→ Work instructions
Exactly the lines from the one with "compétences collectives demande un" through the final line of the listing below should appear in the answer, and no others.

→ Material for the task

[Start of section]

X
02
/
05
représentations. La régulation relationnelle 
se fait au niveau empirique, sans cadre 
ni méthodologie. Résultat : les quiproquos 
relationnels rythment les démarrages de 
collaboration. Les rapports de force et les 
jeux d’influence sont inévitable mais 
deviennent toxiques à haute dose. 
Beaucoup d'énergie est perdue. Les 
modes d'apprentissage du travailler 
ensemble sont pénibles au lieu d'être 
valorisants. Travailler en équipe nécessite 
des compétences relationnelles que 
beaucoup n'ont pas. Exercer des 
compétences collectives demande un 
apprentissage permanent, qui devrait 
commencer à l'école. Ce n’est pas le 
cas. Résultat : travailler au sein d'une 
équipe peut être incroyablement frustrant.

[End of section]

→ Task response
compétences collectives demande un 
apprentissage permanent, qui devrait 
commencer à l'école. Ce n’est pas le 
cas. Résultat : travailler au sein d'une 
équipe peut être incroyablement frustrant.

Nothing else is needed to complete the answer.